Prevent XSS with strip_tags()?

I strongly disagree it's "academically better".

  • It breaks user input (imagine how useless StackOverflow would be for this discussion if they "cleaned" posts from all tags).

  • Text inserted in HTML with only tags stripped will be invalid. HTML requires & to be escaped as well.

  • It's not even safe in HTML! strip_tags() is not enough to protect values in attributes, e.g., <input value="$foo"> might be exploited with $foo = " onfocus="evil() (no <,> needed!)

So the correct solution is to escape data according to requirements of language you're generating. When you have plain text and you're generating HTML, you should convert text to HTML with htmlspecialchars() or such. When you're generating e-mail, you should convert text to quoted-printable format, and so on.


strip_tags itself is not going to be sufficient as it removes perfectly valid, non-HTML content. For instance:

<?php
 echo strip_tags("This could be a happy clown *<:) or a puckered face.\n");
 ....
 echo strip_tags("Hey guys <--- look at this!\n");

Will output:

This could be a happy clown *

And:

Hey guys

Everything after the initial < gets removed. Very annoying for end users! Disallowing reserved HTML characters would be a bad move. And these characters will need to be escaped with htmlentities or a similar function when used inline with HTML.

You need something more advanced that strip_tags - HTML Purifier works great and will allow users to use HTML reserved characters.


As others have mentioned, you can use a combination of strip_tags and htmlspecialchars to protect yourself against XSS.

One bad thing about strip_tags is that it might remove harmless content that the user will not expect. I see techies write stuff like: <edit> foo </edit>, where they fully expect those tags to be seen as is. Also, I've seen "normal" people even do things like <g> for "grin." Again, they will think it's a bug if that doesn't show up.

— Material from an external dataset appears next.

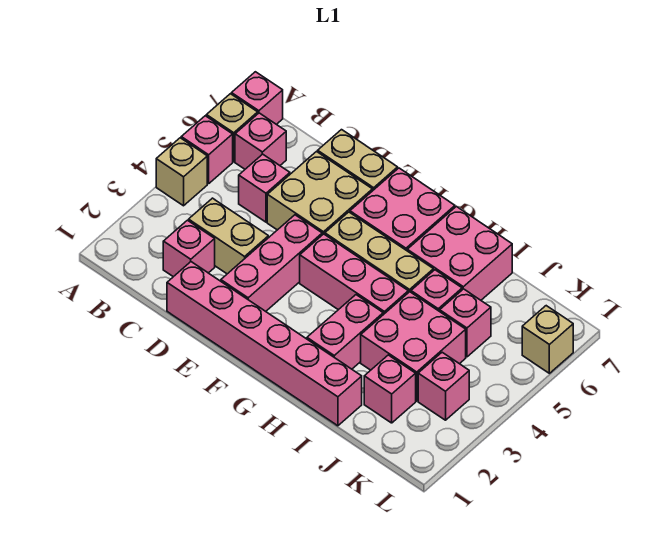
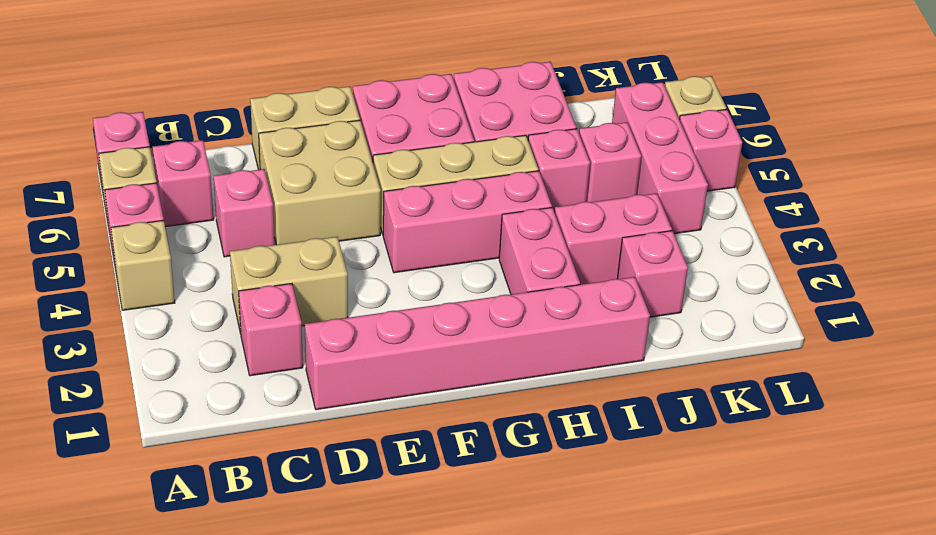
pink 1x3 brick [221,215,322,311] -> pink 1x3 brick moved to [612,82,708,234]
pink 2x2 brick [361,292,466,401] -> pink 1x2 brick [555,193,672,285]
pink 1x1 brick [418,352,469,420] -> pink 1x1 brick moved to [679,109,742,191]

So personally, I avoid strip_tags in preference for my own parser that allows me to explicitly enable certain safe HTML tags, attributes and CSS, explicitly disable unsafe tags and attributes, and convert any other special character to harmless versions. Thus the text is always seen as one would expect.

If I didn't have that parser at my disposal, I would simply use htmlspecialchars to safely encode the text.


It should, I have never heard of that 0 trick before. But you can always do the strip_tags and then the htmlspecialchars just to be safe. Good practice would be to test this yourself on your application, as you know what type of data you can try and input and test and see if it breaks it. Just search for methods of XSS exploits and use that for your test data. I would check at least weekly for new vulnerabilities and continually test your script to those new exploits that come out.


Need help treating html as plain text within the document? Need to echo the value of an attribute without being vunerable to XSS attacks like <input value="<?php echo '" onkeydown="alert(&quot;XSS&quot;)'; ?>" />?

Use htmlentities().

echo htmlentities('<p>"..."</p>');
// result: &lt;p&gt;&quot;...&quot;&lt;/p&gt;

No strip_tags() required, as this function already replaces < and > with the &lt; and &gt; entities.

What's the difference between htmlentities() and htmlspecialchars() you may ask?

Well, htmlentities() will encode ANY character that has an HTML entity equivalent,

while htmlspecialchars() ONLY encodes a small set of the most problematic characters.